Quarantine, the isolation of asymptomatic individuals who are thought to be incubating infection, was a prominent control strategy used in the recent severe acute respiratory syndrome (SARS) outbreaks. A recent report about the public health efforts to control SARS in Toronto concluded that in future outbreaks "for every case of SARS, health authorities should expect to quarantine up to 100 contacts" (1).
This is a remarkable conclusion. It is one thing to resort to an unproven intervention in the crisis posed by a novel disease threat; however, it is quite another to recommend the continued use of this intervention after the dust has settled and we know, or should know, a great deal more about the problem at hand. Mass quarantine for disease control was essentially abandoned last century. Does it deserve a second look?
An outbreak should meet the following three criteria for quarantine to be a useful measure of disease control:
first, people likely to be incubating the infection must be efficiently and effectively identified;
second, those people must comply with the conditions of quarantine; and
third, the infectious disease in question must be transmissible in its presymptomatic or early symptomatic stages.
The use of quarantine in the Toronto outbreak failed on all three counts.
SARS quarantine in Toronto was both inefficient and ineffective. It was massive in scale. Toronto public health authorities quarantined approximately 100 people for each SARS case, while Beijing public health quarantined about 12 people for each SARS case. An analysis of the efficiency of quarantine in the Beijing outbreak conducted by the American Centers for Disease Control and Prevention concluded that quarantine could have been reduced by two-thirds (four people per SARS case), without compromising effectiveness if authorities had "focused only on persons who had contact with an actively ill SARS patient" (2).
This analysis suggests that Toronto quarantined at least 25 times more people than was appropriate.
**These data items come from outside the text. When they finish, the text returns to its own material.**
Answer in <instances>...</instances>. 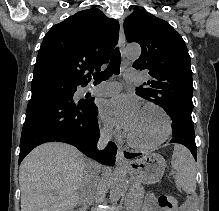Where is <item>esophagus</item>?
I'll return each instance as SVG.
<instances>
[{"mask_svg":"<svg viewBox=\"0 0 219 211\" xmlns=\"http://www.w3.org/2000/svg\"><path fill=\"white\" fill-rule=\"evenodd\" d=\"M119 47L122 58L125 59V35L123 30V20H119ZM116 163L118 165L128 164V161L124 157V153L121 147L118 148L117 155H116Z\"/></svg>","mask_w":219,"mask_h":211,"instance_id":"34e87169","label":"esophagus"}]
</instances>
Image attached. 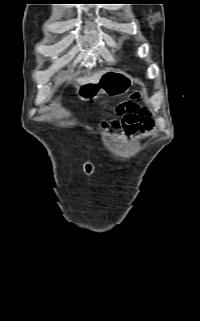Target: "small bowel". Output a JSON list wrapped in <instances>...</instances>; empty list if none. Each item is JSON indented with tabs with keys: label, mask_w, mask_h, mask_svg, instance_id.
<instances>
[{
	"label": "small bowel",
	"mask_w": 200,
	"mask_h": 321,
	"mask_svg": "<svg viewBox=\"0 0 200 321\" xmlns=\"http://www.w3.org/2000/svg\"><path fill=\"white\" fill-rule=\"evenodd\" d=\"M122 121L114 123L115 127H121L126 135H138L144 132H150L154 123L150 113L145 109L138 108L133 103H125Z\"/></svg>",
	"instance_id": "1"
}]
</instances>
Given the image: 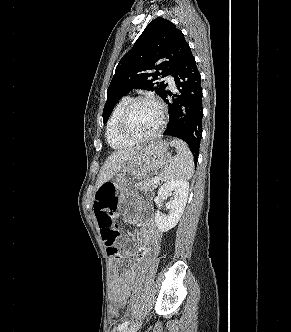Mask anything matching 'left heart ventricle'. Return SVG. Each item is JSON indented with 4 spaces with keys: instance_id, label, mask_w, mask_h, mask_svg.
<instances>
[{
    "instance_id": "b2bd125f",
    "label": "left heart ventricle",
    "mask_w": 291,
    "mask_h": 332,
    "mask_svg": "<svg viewBox=\"0 0 291 332\" xmlns=\"http://www.w3.org/2000/svg\"><path fill=\"white\" fill-rule=\"evenodd\" d=\"M160 123L157 106L151 102H140L131 110L127 130L134 136H147L155 132Z\"/></svg>"
}]
</instances>
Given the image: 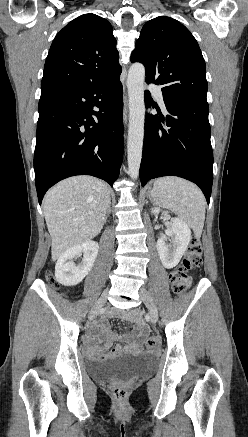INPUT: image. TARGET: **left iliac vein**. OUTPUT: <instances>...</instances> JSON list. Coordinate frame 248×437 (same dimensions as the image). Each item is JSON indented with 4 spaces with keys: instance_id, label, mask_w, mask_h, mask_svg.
<instances>
[{
    "instance_id": "obj_1",
    "label": "left iliac vein",
    "mask_w": 248,
    "mask_h": 437,
    "mask_svg": "<svg viewBox=\"0 0 248 437\" xmlns=\"http://www.w3.org/2000/svg\"><path fill=\"white\" fill-rule=\"evenodd\" d=\"M140 297L143 300V302L145 303V305L149 311L151 321L156 322L158 319V312H157V307H156V304H155L152 296L145 288H141L140 289Z\"/></svg>"
}]
</instances>
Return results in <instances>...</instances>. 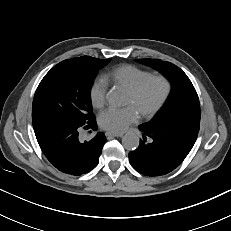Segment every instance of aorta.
<instances>
[{
	"label": "aorta",
	"instance_id": "1",
	"mask_svg": "<svg viewBox=\"0 0 231 231\" xmlns=\"http://www.w3.org/2000/svg\"><path fill=\"white\" fill-rule=\"evenodd\" d=\"M106 99L112 107H120L124 104L122 95L116 90L108 92ZM122 144L126 150H135L139 146V137L134 133H127L122 138Z\"/></svg>",
	"mask_w": 231,
	"mask_h": 231
}]
</instances>
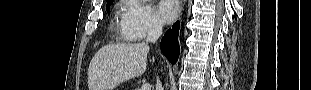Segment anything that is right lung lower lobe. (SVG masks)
Returning <instances> with one entry per match:
<instances>
[{
	"label": "right lung lower lobe",
	"instance_id": "obj_1",
	"mask_svg": "<svg viewBox=\"0 0 311 90\" xmlns=\"http://www.w3.org/2000/svg\"><path fill=\"white\" fill-rule=\"evenodd\" d=\"M178 32H179V22H176L172 29H169L160 43V49L162 53L171 61L172 64L176 63L178 60V55L180 52L178 44Z\"/></svg>",
	"mask_w": 311,
	"mask_h": 90
}]
</instances>
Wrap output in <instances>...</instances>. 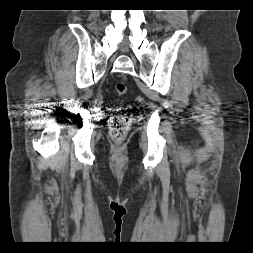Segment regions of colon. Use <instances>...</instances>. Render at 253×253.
Segmentation results:
<instances>
[{"mask_svg":"<svg viewBox=\"0 0 253 253\" xmlns=\"http://www.w3.org/2000/svg\"><path fill=\"white\" fill-rule=\"evenodd\" d=\"M116 93L119 96H123L127 93V86L124 82H116L115 84ZM132 123V115L123 111L114 115L109 124L110 136L114 141H122L126 137L128 130Z\"/></svg>","mask_w":253,"mask_h":253,"instance_id":"1","label":"colon"}]
</instances>
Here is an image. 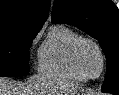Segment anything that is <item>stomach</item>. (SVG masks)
I'll list each match as a JSON object with an SVG mask.
<instances>
[{"label": "stomach", "mask_w": 119, "mask_h": 95, "mask_svg": "<svg viewBox=\"0 0 119 95\" xmlns=\"http://www.w3.org/2000/svg\"><path fill=\"white\" fill-rule=\"evenodd\" d=\"M69 95H89V94L86 92H83L81 90L76 89V90L72 91Z\"/></svg>", "instance_id": "obj_1"}]
</instances>
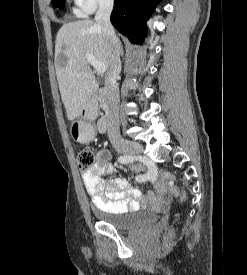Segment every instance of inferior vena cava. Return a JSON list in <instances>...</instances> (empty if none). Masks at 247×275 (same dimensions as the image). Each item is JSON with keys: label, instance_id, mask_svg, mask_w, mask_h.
I'll use <instances>...</instances> for the list:
<instances>
[{"label": "inferior vena cava", "instance_id": "inferior-vena-cava-1", "mask_svg": "<svg viewBox=\"0 0 247 275\" xmlns=\"http://www.w3.org/2000/svg\"><path fill=\"white\" fill-rule=\"evenodd\" d=\"M113 4V0H103L96 13L95 21L102 31L110 54L109 68L105 75V85L108 88L110 101L108 137L113 145H118L123 141L119 129V89L116 84V79L121 72L122 46L110 22Z\"/></svg>", "mask_w": 247, "mask_h": 275}]
</instances>
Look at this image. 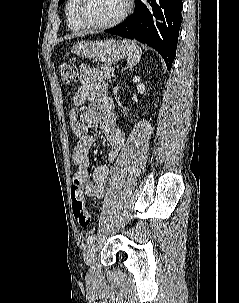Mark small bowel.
<instances>
[{
	"instance_id": "1",
	"label": "small bowel",
	"mask_w": 239,
	"mask_h": 303,
	"mask_svg": "<svg viewBox=\"0 0 239 303\" xmlns=\"http://www.w3.org/2000/svg\"><path fill=\"white\" fill-rule=\"evenodd\" d=\"M88 101L94 102V105L86 112L85 121L88 125H101L107 141L112 146L108 160L113 161L125 144V135L116 124L107 83L97 69L83 64L80 67V86L74 94L73 104L79 106ZM70 124L75 136L72 162L76 167V173L73 178V187L79 188L89 197L102 198L108 187L109 166L98 165L93 170L92 176L89 175V152L94 144V137L80 128L75 110L70 113Z\"/></svg>"
}]
</instances>
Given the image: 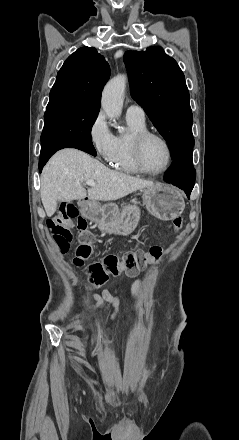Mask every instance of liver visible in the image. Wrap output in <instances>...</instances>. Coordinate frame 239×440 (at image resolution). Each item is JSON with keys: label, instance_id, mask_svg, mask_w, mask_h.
<instances>
[{"label": "liver", "instance_id": "6515ba94", "mask_svg": "<svg viewBox=\"0 0 239 440\" xmlns=\"http://www.w3.org/2000/svg\"><path fill=\"white\" fill-rule=\"evenodd\" d=\"M95 180L96 186L85 190L82 182ZM143 188H160L149 180L133 178L106 168L98 160L79 150H60L50 158L41 174V200L48 218L56 212L57 202L69 200H120Z\"/></svg>", "mask_w": 239, "mask_h": 440}]
</instances>
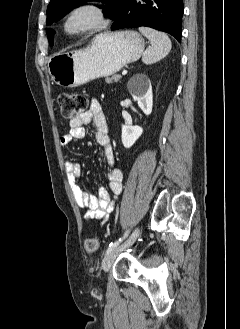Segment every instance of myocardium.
Here are the masks:
<instances>
[{"instance_id": "1", "label": "myocardium", "mask_w": 240, "mask_h": 329, "mask_svg": "<svg viewBox=\"0 0 240 329\" xmlns=\"http://www.w3.org/2000/svg\"><path fill=\"white\" fill-rule=\"evenodd\" d=\"M81 11H90L94 15L93 22L78 28H71L72 19ZM109 23V16L103 4L96 0H84L73 5L61 20V30L69 37L85 35L105 28Z\"/></svg>"}]
</instances>
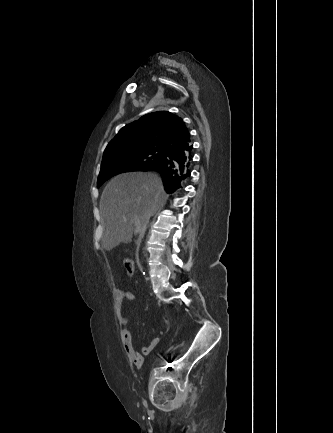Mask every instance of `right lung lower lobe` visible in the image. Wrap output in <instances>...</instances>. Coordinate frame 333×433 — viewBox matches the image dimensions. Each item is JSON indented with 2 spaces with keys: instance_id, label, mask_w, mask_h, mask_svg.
<instances>
[{
  "instance_id": "98d812e1",
  "label": "right lung lower lobe",
  "mask_w": 333,
  "mask_h": 433,
  "mask_svg": "<svg viewBox=\"0 0 333 433\" xmlns=\"http://www.w3.org/2000/svg\"><path fill=\"white\" fill-rule=\"evenodd\" d=\"M193 145L181 147L166 153L161 162L154 165L149 171L160 173L164 188L168 193H173L182 187L185 179L190 176Z\"/></svg>"
}]
</instances>
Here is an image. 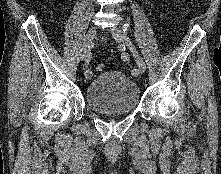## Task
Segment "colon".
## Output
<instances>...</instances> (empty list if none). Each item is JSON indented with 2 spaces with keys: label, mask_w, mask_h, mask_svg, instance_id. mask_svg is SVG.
<instances>
[{
  "label": "colon",
  "mask_w": 221,
  "mask_h": 174,
  "mask_svg": "<svg viewBox=\"0 0 221 174\" xmlns=\"http://www.w3.org/2000/svg\"><path fill=\"white\" fill-rule=\"evenodd\" d=\"M104 68H105L104 64H98L96 66V71L97 72H102L104 70Z\"/></svg>",
  "instance_id": "colon-1"
}]
</instances>
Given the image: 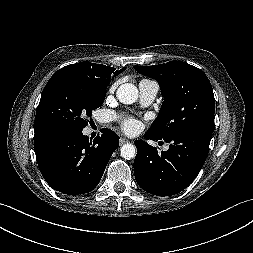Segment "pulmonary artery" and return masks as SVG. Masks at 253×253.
Wrapping results in <instances>:
<instances>
[{"label":"pulmonary artery","instance_id":"pulmonary-artery-1","mask_svg":"<svg viewBox=\"0 0 253 253\" xmlns=\"http://www.w3.org/2000/svg\"><path fill=\"white\" fill-rule=\"evenodd\" d=\"M159 91V85L156 81L142 80L139 83L140 102L143 106L150 105Z\"/></svg>","mask_w":253,"mask_h":253}]
</instances>
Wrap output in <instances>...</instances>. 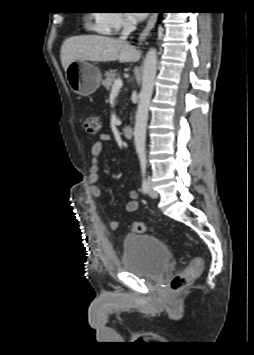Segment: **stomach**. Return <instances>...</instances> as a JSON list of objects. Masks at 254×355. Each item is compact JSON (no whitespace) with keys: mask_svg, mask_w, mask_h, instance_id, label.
I'll return each instance as SVG.
<instances>
[{"mask_svg":"<svg viewBox=\"0 0 254 355\" xmlns=\"http://www.w3.org/2000/svg\"><path fill=\"white\" fill-rule=\"evenodd\" d=\"M66 77L73 92L89 96L100 86L101 72L88 61L76 60L70 63Z\"/></svg>","mask_w":254,"mask_h":355,"instance_id":"1","label":"stomach"}]
</instances>
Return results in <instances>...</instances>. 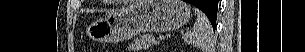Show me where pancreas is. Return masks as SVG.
<instances>
[{"label": "pancreas", "mask_w": 305, "mask_h": 52, "mask_svg": "<svg viewBox=\"0 0 305 52\" xmlns=\"http://www.w3.org/2000/svg\"><path fill=\"white\" fill-rule=\"evenodd\" d=\"M158 41L155 40L154 35H150V34H144L138 38H136L134 40V42L132 44L129 45L128 49L130 51H138V50H144V49H148L149 47H151L154 44H157Z\"/></svg>", "instance_id": "pancreas-1"}]
</instances>
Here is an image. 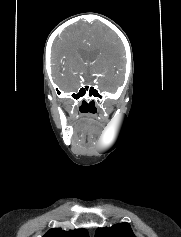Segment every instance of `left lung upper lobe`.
Listing matches in <instances>:
<instances>
[{
  "label": "left lung upper lobe",
  "instance_id": "1",
  "mask_svg": "<svg viewBox=\"0 0 181 237\" xmlns=\"http://www.w3.org/2000/svg\"><path fill=\"white\" fill-rule=\"evenodd\" d=\"M95 237H136L129 223H118L112 227L98 228Z\"/></svg>",
  "mask_w": 181,
  "mask_h": 237
}]
</instances>
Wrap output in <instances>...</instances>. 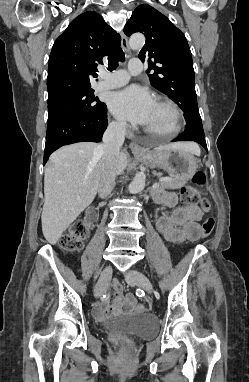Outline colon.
<instances>
[{"label":"colon","mask_w":249,"mask_h":382,"mask_svg":"<svg viewBox=\"0 0 249 382\" xmlns=\"http://www.w3.org/2000/svg\"><path fill=\"white\" fill-rule=\"evenodd\" d=\"M193 182L196 185H203L205 182V174L202 171H197L193 176ZM181 201L184 205L195 206L200 203L204 210L210 208L208 200L202 199L200 193L194 186H184L180 193ZM214 228V220L211 217H206L202 222V236H209ZM89 234V227L86 226L84 221L76 222L70 231L60 239V246L66 252H77L86 240ZM135 309L138 312H143L145 306L136 304Z\"/></svg>","instance_id":"5ec220e1"}]
</instances>
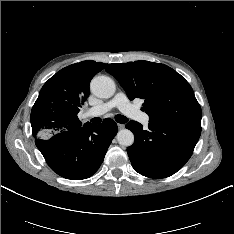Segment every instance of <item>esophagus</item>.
<instances>
[{"instance_id": "obj_1", "label": "esophagus", "mask_w": 234, "mask_h": 234, "mask_svg": "<svg viewBox=\"0 0 234 234\" xmlns=\"http://www.w3.org/2000/svg\"><path fill=\"white\" fill-rule=\"evenodd\" d=\"M117 126H118V129H119V130H122V129L125 128V125H124V124H118Z\"/></svg>"}]
</instances>
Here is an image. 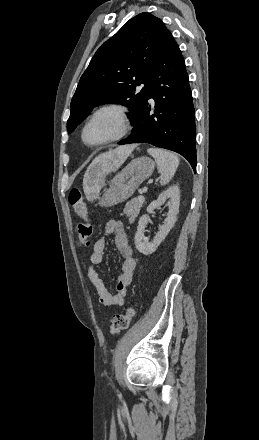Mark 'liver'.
<instances>
[{"instance_id": "liver-1", "label": "liver", "mask_w": 259, "mask_h": 440, "mask_svg": "<svg viewBox=\"0 0 259 440\" xmlns=\"http://www.w3.org/2000/svg\"><path fill=\"white\" fill-rule=\"evenodd\" d=\"M135 145H124L100 154L87 169L83 189L88 200L94 199L104 185L105 177L116 171L130 156Z\"/></svg>"}]
</instances>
Concerns about this inefficiency were raised quite early in the outbreak (3,4).
The Toronto quarantine was clearly ineffective in identifying potential SARS patients. At least the first 50 cases in the second phase of the outbreak were not quarantined.
Compliance with the Toronto quarantine was poor. Only 57% (13,291 of 23,103) of people quarantined were 'compliant', according to Toronto officials (1), although how this was defined and measured is not clear. It is hard to understand how anyone could attribute the rapid and effective elimination of an infectious disease to an intervention with such low compliance.
We now know a great deal more about the natural history of SARS and its transmission. In fact, the evidence is compelling and shows that SARS is not infectious during the preclinical phase and does not become significantly infectious until the symptomatic illness is well-established. Peak infectivity is in the second week of clinical illness (5). If ever an infectious disease was ill-suited for quarantine, it is SARS.
Did quarantine work for SARS? Notwithstanding the conclusions of the Toronto public health group, I think the evidence is now overwhelming that quarantine played little or no role in controlling SARS. Furthermore, mass quarantine, as practiced in Toronto, did considerable harm by sapping public health resources and fueling public anxiety.
SARS was rapidly controlled and eradicated in Toronto and everywhere else that it appeared. Fundamentally, this is because SARS is only capable of sustained transmission in hospitals that do not suspect its presence. SARS is not capable of sustained transmission in the community (6). Case identification and isolation in hospitals is what controlled SARS. Quarantine, as such, played no role.
In the unlikely event of another SARS outbreak in Canada, public health officials should quarantine no one. Instead, they should identify and observe close contacts of cases, ie, people with a 'reasonable suspicion' of SARS. These close contacts should be isolated if, and only if, they develop symptoms consistent with the current recommendations of the World Health Organization (5).